In this task Allison will configure the com.ibilog logger so she can see detailed security messages in the WebFOCUS event.log. Before going into production she will return the log level back to its original value of info.

1.  Open the Utilities folder on your Windows desktop.

2.  Open the Security Lab folder.

3.  Double-click the log4j shortcut.

4.  On line 553 carefully change the com.ibilog level value from info to trace.

5.  Click Save.

6.  Close Notepad++.

7.  Close the Windows Explorer window.

8.  Open Windows Services from the Taskbar.

9.  Right-click Apache Tomcat 8.021 for WebFOCUS service and select Stop.

10. When the Service stops, Status will be empty, Right-click Apache Tomcat 8.021 for WebFOCUS service and select Start.

11. Close the Services dialog and the Utilities folder and continue to the next task

Task Summary: We configured additional logging, so that we could review additional diagnostic information withint he event.log for user authentication and authorization.
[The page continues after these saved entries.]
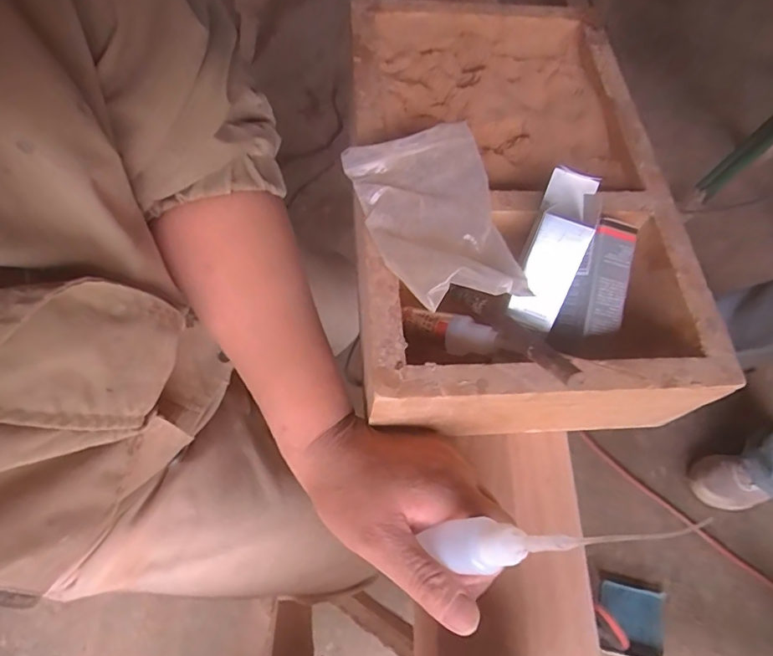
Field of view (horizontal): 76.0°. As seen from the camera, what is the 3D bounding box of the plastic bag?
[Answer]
[{"bbox_3d":[0.028,-0.060,0.263,0.072,0.023,0.104,-17,68,-12],"label":"plastic bag"}]

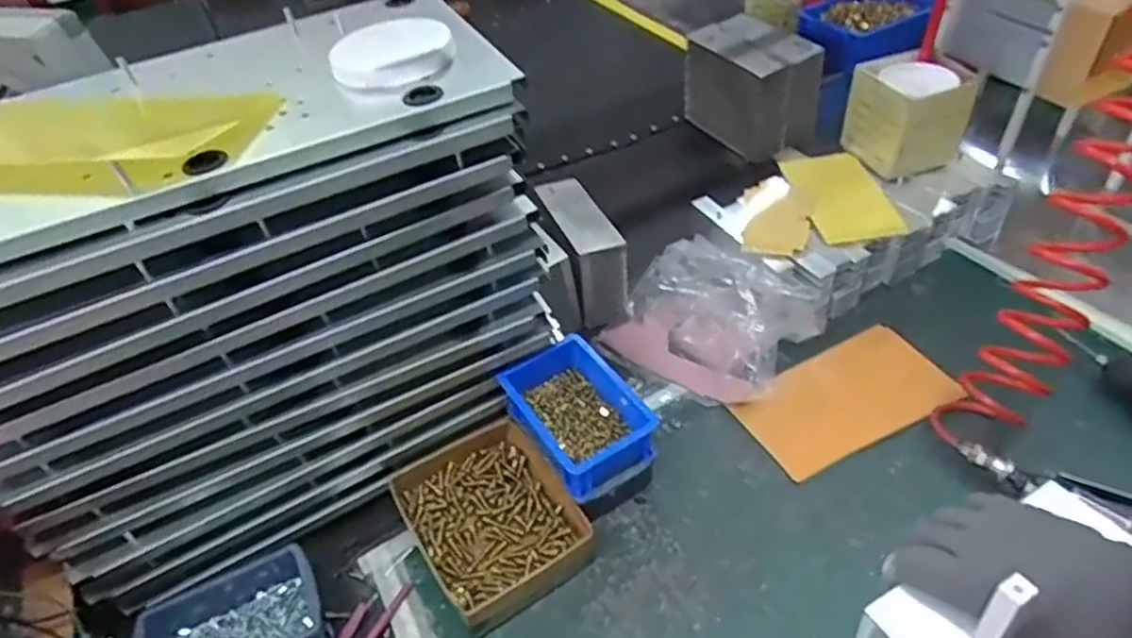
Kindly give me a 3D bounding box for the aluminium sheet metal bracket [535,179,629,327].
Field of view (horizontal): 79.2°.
[{"bbox_3d":[0.021,-0.087,0.865,0.061,0.115,0.162,-19,45,-11],"label":"aluminium sheet metal bracket"}]

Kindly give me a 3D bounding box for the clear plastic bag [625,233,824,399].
[{"bbox_3d":[0.170,-0.016,0.790,0.118,0.100,0.210,-37,51,-28],"label":"clear plastic bag"}]

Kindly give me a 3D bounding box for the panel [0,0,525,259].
[{"bbox_3d":[-0.300,-0.165,0.529,0.492,0.035,0.275,-19,45,-12],"label":"panel"}]

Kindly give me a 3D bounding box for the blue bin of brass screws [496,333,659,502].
[{"bbox_3d":[0.010,0.089,0.658,0.096,0.056,0.144,-27,47,-19],"label":"blue bin of brass screws"}]

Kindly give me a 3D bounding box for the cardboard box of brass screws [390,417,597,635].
[{"bbox_3d":[-0.074,0.188,0.652,0.138,0.045,0.187,-29,48,-21],"label":"cardboard box of brass screws"}]

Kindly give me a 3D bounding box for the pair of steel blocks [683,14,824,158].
[{"bbox_3d":[0.293,-0.365,1.087,0.121,0.154,0.197,-24,46,-17],"label":"pair of steel blocks"}]

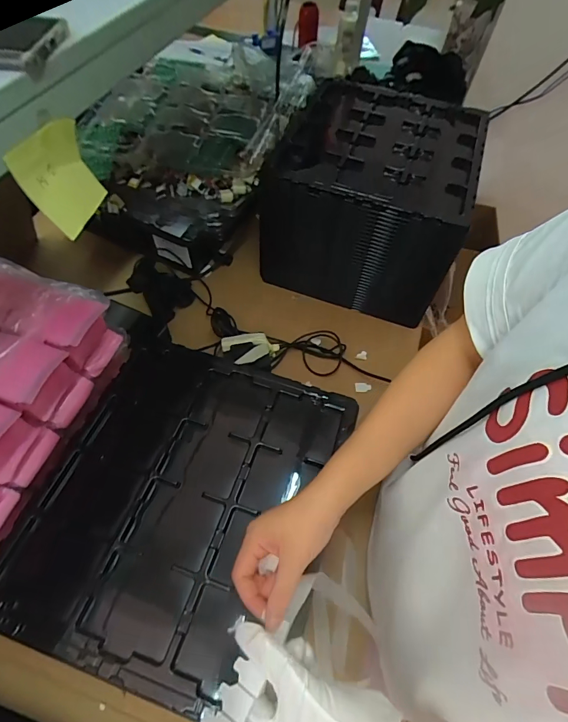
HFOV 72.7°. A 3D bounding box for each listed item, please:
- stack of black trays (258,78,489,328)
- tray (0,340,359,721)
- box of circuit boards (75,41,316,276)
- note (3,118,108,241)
[{"bbox_3d":[0.163,-0.317,0.773,0.334,0.255,0.347,16,58,6],"label":"stack of black trays"},{"bbox_3d":[-0.122,0.153,0.471,0.318,0.018,0.371,19,58,7],"label":"tray"},{"bbox_3d":[-0.159,-0.457,0.834,0.358,0.233,0.517,18,58,7],"label":"box of circuit boards"},{"bbox_3d":[-0.189,-0.158,0.333,0.024,0.070,0.074,15,58,5],"label":"note"}]

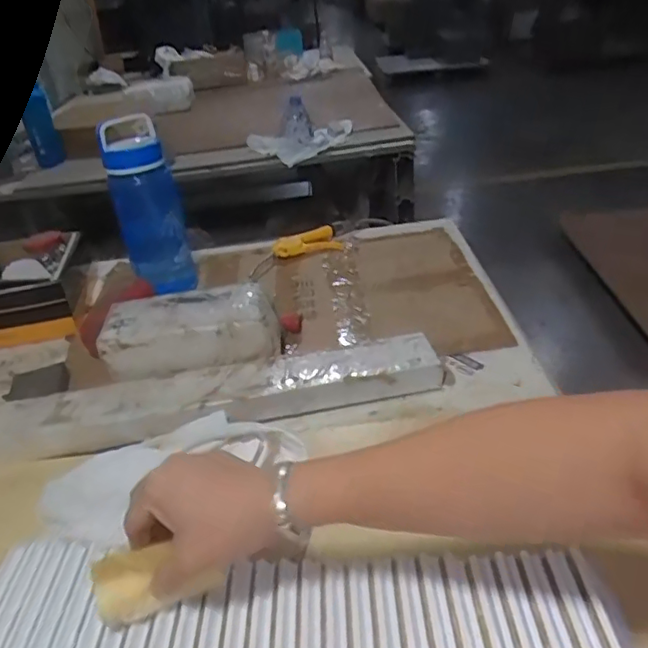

This logging can also be enabled from the console, for the duration of the application server restart.

Task 6 – Testing External Authentication

In this task Allison will test the new external authentication configuration. However, because she has not yet mapped any WebFOCUS groups to AD groups, she will be internally authorized. This is why is was necessary to create the aw01 account using Security Center (Task 2) and place it into the WebFOCUS Administrators group. Allison will use the TailMe utility to see security messages in the WebFOCUS audit.log and event.log, as well as the Server’s edaprint.log.

1.  Open TailMe icon on the Taskbar, and minimize it. We will review that output in step 6

2.  Sign in to WebFOCUS using Internet Explorer and the following credentials:

·  User Name: aw01

·  Password: Password1

3.  Notice that Allison’s full name now appears in the menubar, even though you left the user description property blank when you created her account in Security Center (Task 2).

This is because you set Syncrhonize User Information with Authentication Provider

IBI_UPDATE_USER_INFO=TRUE in Task 4.

4.  Maximize TailMe. It shows messages written to the WebFOCUS audit.log, event.log, and the Server edaprint.log (from top to bottom). The log level change you just made enables the useful DEBUG/TRACE messages in the event.log (middle panel).